In the center of both paintings, Salome is depicted as a young dancer. The woman's upper body is bare, while the neck, décolleté, hair and arms are adorned with gold jewelry, set with precious stones. A green skirt of light fabric is wrapped around her hips, through which the contours of the hips and legs shine through. In both pictures Salome supports her left arm on her hip. The right arm is raised in each case, with the forearm stretching upwards at a 45-degree angle from the horizontally outstretched upper arm in the large-format painting and the hand falling towards the face in an open gesture, while in the small-format depiction the hand grasps the hair in a more natural position. In both pictures, the head is tilted back over the left shoulder, so that the dancer looks to the side and shows the viewer the chin area.

In both paintings a dark-skinned servant is standing on the left behind the dancer. This figure watches Salome with his head slightly bowed and his eyes fixed. He presents her the severed head of John the Baptist on a golden platter, which is surrounded by a radiant blue halo.
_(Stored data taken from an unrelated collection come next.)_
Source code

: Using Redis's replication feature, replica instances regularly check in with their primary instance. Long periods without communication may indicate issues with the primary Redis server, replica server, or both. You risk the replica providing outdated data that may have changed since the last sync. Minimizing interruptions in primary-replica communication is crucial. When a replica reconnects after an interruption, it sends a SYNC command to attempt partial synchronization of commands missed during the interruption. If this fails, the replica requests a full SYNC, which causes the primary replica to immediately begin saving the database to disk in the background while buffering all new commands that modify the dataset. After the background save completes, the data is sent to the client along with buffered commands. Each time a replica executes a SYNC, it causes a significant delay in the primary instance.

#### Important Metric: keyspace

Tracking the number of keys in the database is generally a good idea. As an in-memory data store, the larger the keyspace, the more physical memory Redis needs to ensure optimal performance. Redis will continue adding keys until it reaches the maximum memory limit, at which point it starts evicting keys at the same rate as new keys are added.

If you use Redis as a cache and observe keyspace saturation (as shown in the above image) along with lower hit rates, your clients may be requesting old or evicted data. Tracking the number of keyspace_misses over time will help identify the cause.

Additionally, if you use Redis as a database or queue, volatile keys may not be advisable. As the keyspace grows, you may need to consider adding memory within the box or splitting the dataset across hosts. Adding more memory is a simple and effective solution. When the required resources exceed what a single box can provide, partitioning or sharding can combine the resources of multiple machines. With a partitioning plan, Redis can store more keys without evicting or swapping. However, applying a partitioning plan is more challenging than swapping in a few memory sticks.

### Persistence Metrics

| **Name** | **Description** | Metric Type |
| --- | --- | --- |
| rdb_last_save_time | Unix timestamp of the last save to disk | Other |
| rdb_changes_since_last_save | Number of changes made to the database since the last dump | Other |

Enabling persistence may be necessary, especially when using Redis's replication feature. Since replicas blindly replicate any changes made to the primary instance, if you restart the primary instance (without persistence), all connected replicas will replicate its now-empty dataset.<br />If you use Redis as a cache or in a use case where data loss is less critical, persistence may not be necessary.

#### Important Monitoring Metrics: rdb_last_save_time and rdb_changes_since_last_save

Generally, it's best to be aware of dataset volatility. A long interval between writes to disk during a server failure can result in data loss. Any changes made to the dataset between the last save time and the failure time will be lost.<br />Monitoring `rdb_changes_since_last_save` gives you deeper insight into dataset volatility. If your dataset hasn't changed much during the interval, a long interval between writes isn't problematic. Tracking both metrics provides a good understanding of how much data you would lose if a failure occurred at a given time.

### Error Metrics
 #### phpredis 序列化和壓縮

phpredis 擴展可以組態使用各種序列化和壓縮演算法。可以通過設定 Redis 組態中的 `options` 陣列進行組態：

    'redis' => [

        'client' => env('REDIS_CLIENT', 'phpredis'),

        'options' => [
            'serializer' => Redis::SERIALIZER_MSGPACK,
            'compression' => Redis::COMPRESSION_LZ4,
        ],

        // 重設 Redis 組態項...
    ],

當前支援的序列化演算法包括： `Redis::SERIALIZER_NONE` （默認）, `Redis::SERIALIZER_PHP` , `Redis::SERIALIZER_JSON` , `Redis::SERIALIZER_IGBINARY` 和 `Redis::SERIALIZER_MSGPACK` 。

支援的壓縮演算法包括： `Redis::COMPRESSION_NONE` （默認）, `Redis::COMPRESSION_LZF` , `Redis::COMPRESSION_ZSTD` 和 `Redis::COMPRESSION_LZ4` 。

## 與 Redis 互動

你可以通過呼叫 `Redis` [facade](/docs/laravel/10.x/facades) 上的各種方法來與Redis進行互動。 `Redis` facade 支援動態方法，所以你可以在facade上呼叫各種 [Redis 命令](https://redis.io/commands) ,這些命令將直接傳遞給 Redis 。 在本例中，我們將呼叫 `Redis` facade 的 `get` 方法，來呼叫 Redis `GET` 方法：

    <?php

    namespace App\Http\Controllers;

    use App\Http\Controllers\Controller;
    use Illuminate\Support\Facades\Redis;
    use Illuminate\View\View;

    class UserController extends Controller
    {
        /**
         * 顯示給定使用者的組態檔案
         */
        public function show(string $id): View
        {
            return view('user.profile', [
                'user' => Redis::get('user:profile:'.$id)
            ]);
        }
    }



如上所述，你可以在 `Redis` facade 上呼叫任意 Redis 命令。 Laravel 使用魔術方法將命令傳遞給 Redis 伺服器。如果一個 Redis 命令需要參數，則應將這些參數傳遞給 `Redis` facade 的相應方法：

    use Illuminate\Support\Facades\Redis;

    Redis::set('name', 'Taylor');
This makes it stand out in the painting.

The background consists of a black starry sky with shimmering gold, red and white stars. In the full portrait, the lower area is occupied by a light-colored balustrade, behind which several houses with red-lit windows can be seen, and at the very bottom by the light-colored floor. These elements put the scene in a spatial perspective. On the left edge of the painting another person is shown in front of the parapet. This red-clad person is Herod Antipas, who carefully watches the dancer. Other differences in the images relate to the details of the jewelry and the depiction of the servant.

The frames are also essential elements of the paintings and were both designed by Stuck. The full portrait is completely surrounded by a very wide, golden frame made up of four frames. Columns tapering upwards are depicted on the two side parts, the capitals of which form the upper frame element with the depiction of frieze and gable. Below the picture is the name "SALOME" in an area modeled on an identification plate, as well as square ornaments with a circle on each side. The three-quarter portrait is framed with a narrow golden border and has broader frame elements on the sides, through which the actually rectangular picture forms a square area together with the frame. Columns made of bundles of papyrus are depicted on the side, ending at the top with capitals where the heads of Medusas rest.

==Critical analysis==
Stuck used photographs as templates for these paintings. He had model posed in the role of Salome, while he himself took on the role of the servant. Stuck already had used photographs for earlier paintings. He already had posed for the photographer, probably with his wife Mary, for the painting Kampf ums Weib (1905) as one of the wrestlers, and for Dissonanz (1910), in the role of Pan.

According to the art critic Hans Hofstätter, "the femme fatale, and especially Salome was the social symbol of the turn of the century and thus the double of the artist, who also knows that he prostitutes himself and reveals his most sacred feelings and secrets cheaply". By posing himself as a model for the figure of the servant, Stuck himself becomes a voyeur in his own painting.